Все мы — охотники любви, иные подкрадываются к жертве, некоторые же ухаживают за ней, другие находят любовь, даря ее сами, остальные склоняются перед ней подобно ночным цветам при восходе солнца, бессильные к сопротивлению в кольцах безрассудного и эмоционального голода. Интуиции здесь недостаточно, если она не становится частью каждого, когда больше не существует разрыва между тем, что человек знает, и тем, во что он верит. «Леди» пришла ближе всех к этому смешению знания и чувства, когда она говорила в автобиографии: «Мне не раз говорили, что никто не поет слово "голод" так, как это делаю я. Или слово "любовь". Может быть, я при этом вспоминаю, что эти слова означают вообще. Может, я при этом невольно вспоминаю Балтимору, католическую школу, шерифа перед нашим домом в Гарлеме и города от побережья до побережья, где я получала свои синяки и шишки, — Филадельфию и Олдерсон, Голливуд и Сан-Франциско, каждую их частицу. Все-таки у вас должно быть достаточно еды и хотя бы немного любви во всей вашей жизни до того, как над вами произнесут последнюю проповедь».

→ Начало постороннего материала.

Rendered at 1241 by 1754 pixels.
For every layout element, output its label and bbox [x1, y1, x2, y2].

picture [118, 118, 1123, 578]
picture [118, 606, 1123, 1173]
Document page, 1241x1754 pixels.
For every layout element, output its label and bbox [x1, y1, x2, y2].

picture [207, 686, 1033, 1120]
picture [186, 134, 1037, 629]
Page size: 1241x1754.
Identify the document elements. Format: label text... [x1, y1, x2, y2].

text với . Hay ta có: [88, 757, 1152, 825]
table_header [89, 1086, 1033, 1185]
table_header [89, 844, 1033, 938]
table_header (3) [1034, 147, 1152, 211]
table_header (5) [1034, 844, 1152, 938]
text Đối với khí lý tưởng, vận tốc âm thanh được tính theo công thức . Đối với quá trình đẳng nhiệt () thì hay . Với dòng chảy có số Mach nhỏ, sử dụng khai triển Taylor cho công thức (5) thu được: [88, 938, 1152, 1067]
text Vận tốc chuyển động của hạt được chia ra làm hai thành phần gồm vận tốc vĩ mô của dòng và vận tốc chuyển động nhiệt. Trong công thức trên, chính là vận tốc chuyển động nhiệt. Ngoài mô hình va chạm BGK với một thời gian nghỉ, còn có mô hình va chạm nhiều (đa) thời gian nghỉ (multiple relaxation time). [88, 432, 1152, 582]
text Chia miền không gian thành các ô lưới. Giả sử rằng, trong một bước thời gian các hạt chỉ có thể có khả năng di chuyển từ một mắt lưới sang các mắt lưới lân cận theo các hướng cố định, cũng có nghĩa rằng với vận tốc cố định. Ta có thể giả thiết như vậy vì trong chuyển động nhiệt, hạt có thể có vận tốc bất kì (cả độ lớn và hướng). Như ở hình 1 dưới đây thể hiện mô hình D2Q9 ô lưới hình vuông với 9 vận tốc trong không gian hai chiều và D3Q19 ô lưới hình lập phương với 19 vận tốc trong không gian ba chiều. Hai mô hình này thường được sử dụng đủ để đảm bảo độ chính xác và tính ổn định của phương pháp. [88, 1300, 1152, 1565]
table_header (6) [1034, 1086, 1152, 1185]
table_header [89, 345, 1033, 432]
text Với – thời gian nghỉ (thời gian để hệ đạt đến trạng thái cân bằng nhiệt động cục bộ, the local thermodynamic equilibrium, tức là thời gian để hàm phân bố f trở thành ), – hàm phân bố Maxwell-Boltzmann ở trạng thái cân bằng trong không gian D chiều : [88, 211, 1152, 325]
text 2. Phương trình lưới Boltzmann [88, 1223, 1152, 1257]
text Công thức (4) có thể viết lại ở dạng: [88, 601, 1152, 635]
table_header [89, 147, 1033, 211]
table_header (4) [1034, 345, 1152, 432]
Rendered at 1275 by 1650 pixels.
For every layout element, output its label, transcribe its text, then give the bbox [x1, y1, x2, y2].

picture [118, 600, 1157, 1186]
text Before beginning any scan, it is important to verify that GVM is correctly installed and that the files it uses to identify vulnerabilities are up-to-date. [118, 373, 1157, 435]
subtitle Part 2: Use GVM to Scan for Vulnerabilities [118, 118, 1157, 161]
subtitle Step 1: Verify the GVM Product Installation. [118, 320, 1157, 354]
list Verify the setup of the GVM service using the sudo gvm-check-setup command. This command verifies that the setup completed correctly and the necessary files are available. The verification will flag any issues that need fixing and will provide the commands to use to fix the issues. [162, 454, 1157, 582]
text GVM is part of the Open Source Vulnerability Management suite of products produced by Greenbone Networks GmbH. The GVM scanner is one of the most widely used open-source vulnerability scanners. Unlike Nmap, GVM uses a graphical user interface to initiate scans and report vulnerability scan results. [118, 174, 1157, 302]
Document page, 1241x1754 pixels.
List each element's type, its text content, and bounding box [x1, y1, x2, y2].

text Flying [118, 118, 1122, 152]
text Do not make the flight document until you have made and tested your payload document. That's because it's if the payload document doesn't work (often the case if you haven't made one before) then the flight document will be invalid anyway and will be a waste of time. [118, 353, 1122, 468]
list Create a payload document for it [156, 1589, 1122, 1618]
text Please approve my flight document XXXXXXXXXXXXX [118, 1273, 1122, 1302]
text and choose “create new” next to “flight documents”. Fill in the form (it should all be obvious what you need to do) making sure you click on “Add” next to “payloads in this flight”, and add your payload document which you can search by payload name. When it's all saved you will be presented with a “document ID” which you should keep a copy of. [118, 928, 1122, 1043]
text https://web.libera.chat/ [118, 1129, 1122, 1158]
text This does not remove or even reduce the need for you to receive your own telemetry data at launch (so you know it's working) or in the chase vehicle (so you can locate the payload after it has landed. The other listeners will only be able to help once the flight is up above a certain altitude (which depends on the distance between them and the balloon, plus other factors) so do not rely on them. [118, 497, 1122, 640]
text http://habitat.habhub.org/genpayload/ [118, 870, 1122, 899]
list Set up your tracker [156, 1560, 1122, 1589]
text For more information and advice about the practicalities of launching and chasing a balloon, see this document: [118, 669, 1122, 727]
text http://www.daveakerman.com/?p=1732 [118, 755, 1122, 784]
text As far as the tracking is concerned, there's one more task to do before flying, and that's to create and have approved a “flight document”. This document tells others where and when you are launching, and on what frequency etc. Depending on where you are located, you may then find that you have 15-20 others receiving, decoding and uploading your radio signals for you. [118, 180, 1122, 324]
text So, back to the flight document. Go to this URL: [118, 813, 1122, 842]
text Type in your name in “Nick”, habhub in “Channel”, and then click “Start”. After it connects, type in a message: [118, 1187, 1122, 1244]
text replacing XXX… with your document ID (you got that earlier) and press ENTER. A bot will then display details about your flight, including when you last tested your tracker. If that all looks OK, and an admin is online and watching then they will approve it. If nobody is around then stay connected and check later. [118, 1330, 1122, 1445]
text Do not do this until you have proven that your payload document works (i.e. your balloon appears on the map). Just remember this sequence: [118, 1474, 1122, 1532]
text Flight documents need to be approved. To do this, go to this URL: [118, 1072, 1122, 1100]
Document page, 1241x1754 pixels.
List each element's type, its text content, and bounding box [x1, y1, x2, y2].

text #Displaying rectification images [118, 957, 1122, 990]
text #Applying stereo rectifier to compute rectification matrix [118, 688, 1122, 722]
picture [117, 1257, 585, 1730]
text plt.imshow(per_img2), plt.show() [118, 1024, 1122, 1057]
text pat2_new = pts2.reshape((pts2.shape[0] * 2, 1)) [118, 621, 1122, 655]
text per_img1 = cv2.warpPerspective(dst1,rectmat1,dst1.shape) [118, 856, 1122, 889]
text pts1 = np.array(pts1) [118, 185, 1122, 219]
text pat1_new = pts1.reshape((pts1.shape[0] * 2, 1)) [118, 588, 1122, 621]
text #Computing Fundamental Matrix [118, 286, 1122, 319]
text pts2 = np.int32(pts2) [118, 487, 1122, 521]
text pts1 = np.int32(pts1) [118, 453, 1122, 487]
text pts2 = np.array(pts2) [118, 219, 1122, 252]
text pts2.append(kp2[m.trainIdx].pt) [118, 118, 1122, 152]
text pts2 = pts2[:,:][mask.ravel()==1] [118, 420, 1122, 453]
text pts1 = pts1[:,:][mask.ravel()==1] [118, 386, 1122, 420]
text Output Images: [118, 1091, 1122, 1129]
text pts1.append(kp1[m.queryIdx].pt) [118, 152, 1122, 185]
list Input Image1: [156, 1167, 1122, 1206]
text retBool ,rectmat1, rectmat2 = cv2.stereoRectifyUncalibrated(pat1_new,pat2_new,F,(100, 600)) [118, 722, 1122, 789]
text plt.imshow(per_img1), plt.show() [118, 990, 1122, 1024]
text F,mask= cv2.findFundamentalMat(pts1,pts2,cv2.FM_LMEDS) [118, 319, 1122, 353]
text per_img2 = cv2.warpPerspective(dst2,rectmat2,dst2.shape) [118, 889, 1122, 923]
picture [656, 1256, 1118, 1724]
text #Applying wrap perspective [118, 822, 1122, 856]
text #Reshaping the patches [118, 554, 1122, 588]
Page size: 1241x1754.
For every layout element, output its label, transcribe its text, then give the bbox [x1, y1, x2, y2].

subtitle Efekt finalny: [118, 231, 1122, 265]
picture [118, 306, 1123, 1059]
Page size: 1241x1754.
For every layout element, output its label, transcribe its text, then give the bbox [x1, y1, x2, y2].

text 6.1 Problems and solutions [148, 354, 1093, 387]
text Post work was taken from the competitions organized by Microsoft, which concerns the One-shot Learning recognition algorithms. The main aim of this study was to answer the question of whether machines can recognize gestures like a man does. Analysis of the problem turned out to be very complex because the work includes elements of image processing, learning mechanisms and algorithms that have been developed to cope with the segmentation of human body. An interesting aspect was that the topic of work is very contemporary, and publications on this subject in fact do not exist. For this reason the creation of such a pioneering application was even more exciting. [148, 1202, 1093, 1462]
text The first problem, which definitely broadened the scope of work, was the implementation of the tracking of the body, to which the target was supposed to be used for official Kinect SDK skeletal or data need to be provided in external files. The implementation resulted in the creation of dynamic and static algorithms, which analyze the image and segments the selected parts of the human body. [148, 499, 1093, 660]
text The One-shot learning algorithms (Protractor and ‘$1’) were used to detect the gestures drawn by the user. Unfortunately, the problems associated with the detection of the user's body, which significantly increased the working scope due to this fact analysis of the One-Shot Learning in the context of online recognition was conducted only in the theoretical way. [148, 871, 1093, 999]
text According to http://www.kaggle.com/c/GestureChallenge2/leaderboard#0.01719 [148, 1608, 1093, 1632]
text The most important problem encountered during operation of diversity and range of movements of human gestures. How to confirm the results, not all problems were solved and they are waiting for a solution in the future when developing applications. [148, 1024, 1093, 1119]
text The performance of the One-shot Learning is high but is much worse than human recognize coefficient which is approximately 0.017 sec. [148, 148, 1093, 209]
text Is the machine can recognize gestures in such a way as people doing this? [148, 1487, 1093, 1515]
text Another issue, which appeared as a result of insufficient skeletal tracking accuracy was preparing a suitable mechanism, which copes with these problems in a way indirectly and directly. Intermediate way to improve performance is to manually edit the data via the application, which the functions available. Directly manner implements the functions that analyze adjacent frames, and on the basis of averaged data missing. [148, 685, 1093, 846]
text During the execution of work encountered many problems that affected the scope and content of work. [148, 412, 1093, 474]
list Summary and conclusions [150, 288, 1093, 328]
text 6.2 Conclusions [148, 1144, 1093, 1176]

Последний раз Билли выступила на концерте в «Phenix Theatre» в июне 1959 года, а через несколько дней она была помещена в больницу, где умерла 17 июля 1959 года, в возрасте 44-х лет, от приверженности к наркотикам, пережив своего давнего друга Лестера Янга («Преза») всего на 4 месяца. У ее постели был Уильям Дафти, также близкий друг и ее биограф-соавтор книги. (Примеч. пер.)